Friday May 24, 2013

The Art of Love

A new Marian Library exhibit gives testimony to the skill, faith and love a couple found at the University in the 1950s.

A new exhibit at the University of Dayton's Roesch Library highlights the life's work of a regional artist whose life and art were testimony to his faith.

The exhibit, "Where Art Meets Religion: A Retrospective," now through Sept. 10, showcases the work of artist, Catholic deacon and University of Dayton alumnus Ned Ostendorf, who died in 2009. Catherine (Kay) Ostendorf '55, his wife, donated 174 of Ned's line drawings and paintings to the Marian Library following his death.

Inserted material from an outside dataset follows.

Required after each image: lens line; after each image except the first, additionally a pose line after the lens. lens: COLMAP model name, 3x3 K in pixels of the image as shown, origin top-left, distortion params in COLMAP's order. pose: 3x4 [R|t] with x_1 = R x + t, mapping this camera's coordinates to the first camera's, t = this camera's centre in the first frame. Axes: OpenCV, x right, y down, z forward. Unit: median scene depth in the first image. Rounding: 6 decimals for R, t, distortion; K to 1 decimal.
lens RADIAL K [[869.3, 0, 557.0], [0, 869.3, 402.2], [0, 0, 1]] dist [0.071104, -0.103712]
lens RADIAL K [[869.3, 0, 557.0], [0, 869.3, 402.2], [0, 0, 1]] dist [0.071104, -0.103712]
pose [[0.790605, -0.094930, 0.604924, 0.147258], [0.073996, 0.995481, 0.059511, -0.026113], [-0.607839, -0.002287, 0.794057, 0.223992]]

The Marian Library Gallery located on the seventh floor of Roesch Library, is now featuring nearly two dozen of his line drawings. The gallery on the second floor of Roesch Library will show an exhibit of his paintings from June 7 to Aug. 29 and will be up in time as a special exhibit for the University's June 7-9 Reunion Weekend. Hours are 8:30 a.m. to 4:30 p.m. Monday through Friday, and Saturday and Sunday by appointment by calling 937-229-4214. For more information visit

A reception with the Ostendorf family is scheduled for 7 p.m. Tuesday, June 18, in the first floor lobby of Roesch Library. It's free and open to the public.

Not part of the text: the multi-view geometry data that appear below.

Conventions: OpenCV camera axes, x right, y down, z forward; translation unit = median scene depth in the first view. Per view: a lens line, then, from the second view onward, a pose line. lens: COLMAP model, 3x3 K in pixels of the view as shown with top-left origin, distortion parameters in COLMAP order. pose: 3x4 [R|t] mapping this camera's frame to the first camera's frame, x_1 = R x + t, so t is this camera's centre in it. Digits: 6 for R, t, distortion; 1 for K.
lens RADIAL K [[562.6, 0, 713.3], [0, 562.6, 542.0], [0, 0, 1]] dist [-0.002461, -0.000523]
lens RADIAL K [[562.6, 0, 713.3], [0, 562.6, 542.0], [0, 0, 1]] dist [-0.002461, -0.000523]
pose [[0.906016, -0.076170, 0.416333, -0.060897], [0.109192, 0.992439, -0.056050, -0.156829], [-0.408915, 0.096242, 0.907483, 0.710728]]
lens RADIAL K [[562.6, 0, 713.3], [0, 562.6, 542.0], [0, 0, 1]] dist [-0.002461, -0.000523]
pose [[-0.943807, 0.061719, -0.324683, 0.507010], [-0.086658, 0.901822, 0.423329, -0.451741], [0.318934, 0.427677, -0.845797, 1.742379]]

Born in Dayton in 1934, Ostendorf graduated in 1957 from the University of Dayton with a bachelor's degree in arts and where he and Kay DeVol met in a fine arts class. His professional career as an artist for religious and educational publications in Dayton and Cincinnati spanned 55 years and their marriage was blessed with six children.
"Their story — their love story really — began at UD where they majored in graphic arts. Both received degrees here," said Sister M. Jean Frisk, I.S.S.M., assistant for art and special projects for the Marian Library.

"They courted here, prayed often in the chapel together, enjoyed UD and all that it had to offer. It is so very beautiful how their lives, their faith and their perspective on things was determined during those loving years and how it comes full circle by giving back to the University those marvelous works that were originally inspired here.

"We thought it would touch the hearts of alumni who experienced similar love stories here."

Kay Ostendorf said they met as sophomores, dated for a year, were engaged and then married. She graduated ahead of him because when they married, he went to work as an advertising artist for the Dayton Daily News.

They discovered a shared love of art in art classes and, when her father was gravely ill, a deep, shared faith in the Immaculate Conception Chapel.  

"We used to go to Mass a lot, but when my father was ill, we went to Mass everyday before we went to class," she said.

And while Ostendorf supported their family with illustrations for commercial publications and publications like a dictionary, that Catholic faith was a life-long inspiration. "When he started to do Biblical artwork, the religious art began to take over his interest," she said.

It wasn't until later years, however, that he was able to pursue his religious calling, serving as a Roman Catholic deacon at parishes in the Archdiocese of Cincinnati, as well as serving as chaplain at Warren County Correctional Institute in Lebanon, Ohio.

That faith is evident in the works she donated to the University, starting in 2010 with a striking, acrylic painting titled "Our Mother."

"He was so devoted to the Blessed Mother," she said, adding that it was fitting to give that special portrait of Mary to the Marian Library. That donation felt just right.

"I started out with one and then I talked to the children. We all thought the Marian Library would be a nice home for Dad's art," she said.

Ostendorf's line drawings range from realistic portrayals of scenes from Christ's life to graceful stylized depictions of the seasons and Mary in flowing robes.  Last year, the Marian Library exhibited a series of Ostendorf's paintings containing hidden images and symbols of Biblical events, accompanied by meditations written by him on the primary image and clues to the hidden ones. Some of those are included in this year's exhibit.

University of Dayton's Marian Library/International Marian Research Institute is a globally recognized center for the study of Mary, the mother of Jesus, and holds the world's largest collection of printed materials and artifacts devoted to her. The collection includes more than 100,000 books and pamphlets in more than 50 languages, and a vast collection of nearly 3,000 Nativity sets and Marian art from around the world.